Train A Smart Answers Supervised Model

The Supervised solution for Smart Answers begins with training a model using your existing data and the Smart Answers Supervised Training job (QnA Supervised Training job in 5.1 and 5.2), as explained in this topic. The job includes an auto-tune feature that you can use instead of manually tuning the configuration.

Training job requirements

Storage

150GB plus 2.5 times the total input data size.

Processor and memory

The memory requirements depend on whether you choose GPU or CPU processing:

GPU CPU
  • one core

  • 11GB RAM

  • 32 cores

  • 32GB RAM

Tip
If your training data contains more than 1 million entries, use GPU.

1. Prepare the input data

  1. Format your input data as question/answer pairs, that is, a query and its corresponding response in each row.

    You can do this in any format that Fusion supports.

    If there are multiple possible answers for a unique question, then repeat the questions and put the pair into different rows to make sure each row has one question and one answer, as in the example JSON below:

    [{"question":"How to transfer personal auto lease to business auto lease?","answer":"I'd approach the lender that you're getting the lease from..."}
     {"question":"How to transfer personal auto lease to business auto lease?","answer":"See what the contract says about transfers or subleases..."}]
  2. Index the input data in Fusion.

    If you wish to have the training data in Fusion, index it into a separate collection for training data such as model_training_input. Otherwise you can use it directly from the cloud storage.

2. Configure the training job

  1. In Fusion, navigate to Collections > Jobs.

  2. Select Add > Smart Answers Supervised Training:

    Select the Smart Answers Supervised Training job

  3. In the Training Collection field, specify the input data collection that you created when you prepared the input data.

    Note
    In Fusion 5.3 and above, you can also configure this job to read from or write to cloud storage. See Configure An Argo-Based Job to Access GCS and Configure An Argo-Based Job to Access S3.
  4. Enter the names of the Question Field and the Answer Field in the training collection.

  5. Enter a Model Deployment Name.

    The new machine learning model will be saved in the blob store with this name. You will reference it later when you configure your pipelines.

  6. Fusion 5.3 and later: Configure the Model base.

    There are several pre-trained word and BPE embeddings for different languages, as well as a few pre-trained BERT models.

    If you want to train custom embeddings, select word_custom or bpe_custom. This trains Word2vec on the provided data and specified fields. It might be useful in cases when your content includes unusual or domain-specific vocabulary.

    If you have content in addition to the query/response pairs that can be used to train the model, then specify it in the Texts Data Path.

    When you use the pre-trained embeddings, the log shows the percentage of processed vocabulary words. If this value is high, then try using custom embeddings.

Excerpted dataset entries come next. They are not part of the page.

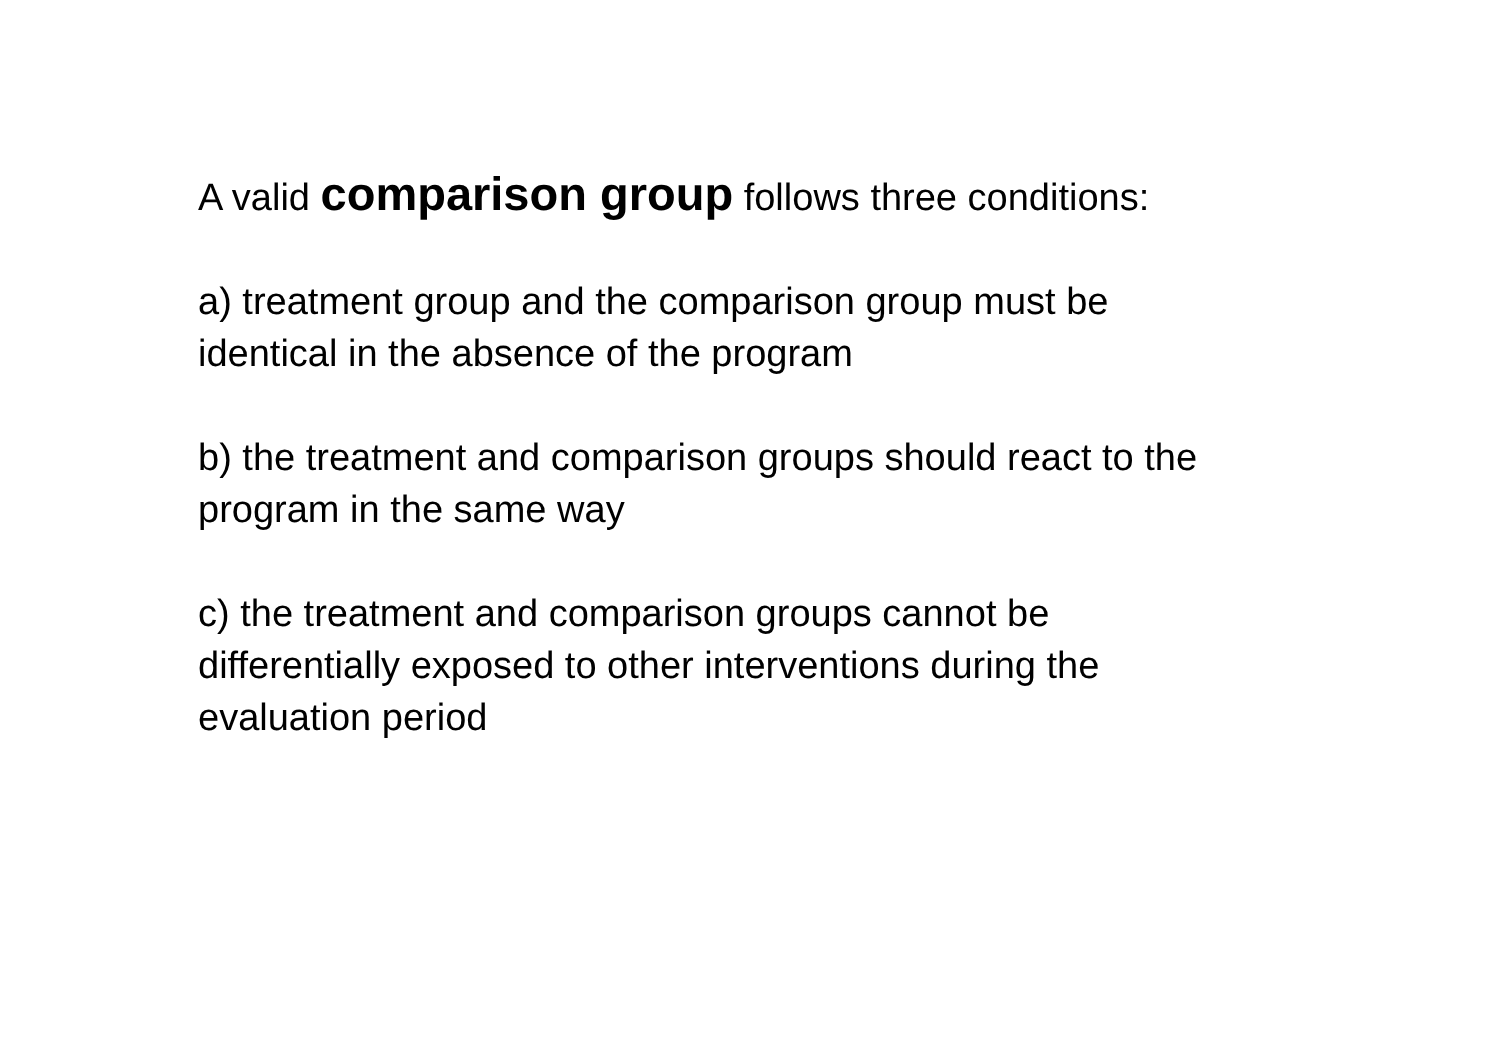A valid comparison group follows three conditions:
a) treatment group and the comparison group must be
identical in the absence of the program
b) the treatment and comparison groups should react to the
program in the same way
c) the treatment and comparison groups cannot be
differentially exposed to other interventions during the
evaluation period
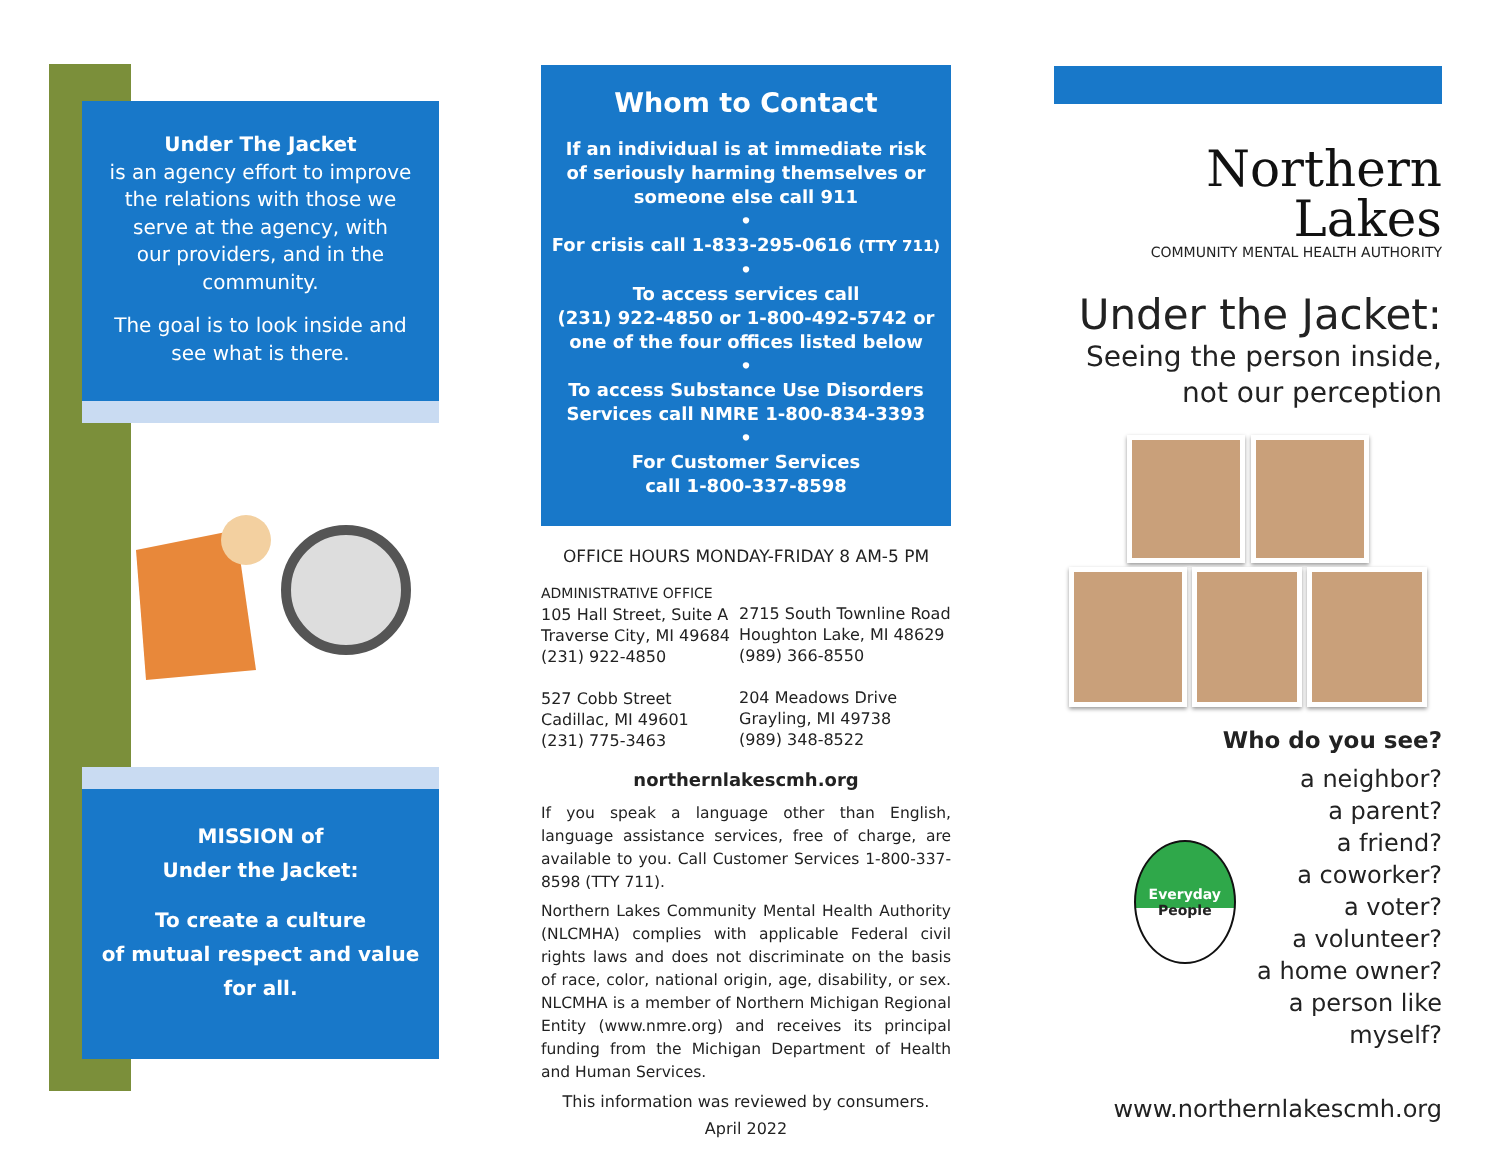Under The Jacket
is an agency effort to improve
the relations with those we
serve at the agency, with
our providers, and in the
community.
The goal is to look inside and
see what is there.
MISSION of
Under the Jacket:
To create a culture
of mutual respect and value
for all.
Whom to Contact
If an individual is at immediate risk
of seriously harming themselves or
someone else call 911
•
For crisis call 1-833-295-0616 (TTY 711)
•
To access services call
(231) 922-4850 or 1-800-492-5742 or
one of the four offices listed below
•
To access Substance Use Disorders
Services call NMRE 1-800-834-3393
•
For Customer Services
call 1-800-337-8598
OFFICE HOURS MONDAY-FRIDAY 8 AM-5 PM
ADMINISTRATIVE OFFICE
105 Hall Street, Suite A
Traverse City, MI 49684
(231) 922-4850
527 Cobb Street
Cadillac, MI 49601
(231) 775-3463
2715 South Townline Road
Houghton Lake, MI 48629
(989) 366-8550
204 Meadows Drive
Grayling, MI 49738
(989) 348-8522
northernlakescmh.org
If you speak a language other than English, language assistance services, free of charge, are available to you. Call Customer Services 1-800-337-8598 (TTY 711).
Northern Lakes Community Mental Health Authority (NLCMHA) complies with applicable Federal civil rights laws and does not discriminate on the basis of race, color, national origin, age, disability, or sex. NLCMHA is a member of Northern Michigan Regional Entity (www.nmre.org) and receives its principal funding from the Michigan Department of Health and Human Services.
This information was reviewed by consumers.
April 2022
Northern Lakes
COMMUNITY MENTAL HEALTH AUTHORITY
Under the Jacket:
Seeing the person inside,
not our perception
Who do you see?
Everyday
People
a neighbor?
a parent?
a friend?
a coworker?
a voter?
a volunteer?
a home owner?
a person like myself?
www.northernlakescmh.org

    The job trains a few (configurable) RNN layers on top of word embeddings or fine-tunes a BERT model on the provided training data. The result model uses an attention mechanism to average word embeddings to obtain the final single dense vector for the content.

    Tip
    Dimension size of vectors for Transformer-based models is 768. For RNN-based models it’s 2 times the number units of the last layer. Dimensionality size can be also found in logs, search for Encoder output dim size: line. You might need this information when creating collections in Milvus.
  7. Optional: Check Perform auto hyperparameter tuning to use auto-tune.

    Although training module tries to select the most optimal default parameters based on the training data statistics, auto-tune can extend it by automatically finding even better training configuration through hyper-parameter search. Although this is a resource-intensive operation, it can be useful to identify the best possible RNN-based configuration. Transformer-based models like BERT aren’t used during auto hyperparameter tuning as they usually perform better yet they are much more expensive on both training and inference time.

  8. Click Save.

    The saved job configuration

    Note
    If using solr as the training data source ensure that the source collection contains the random_* dynamic field defined in its managed-schema. This field is required for sampling the data. If it is not present, add the following entry to the managed-schema alongside other dynamic fields <dynamicField name="random_*" type="random"/> and <fieldType class="solr.RandomSortField" indexed="true" name="random"/> alongside other field types.
  9. Click Run > Start.

After training is finished the model is deployed into the cluster and can be used in index and query pipelines.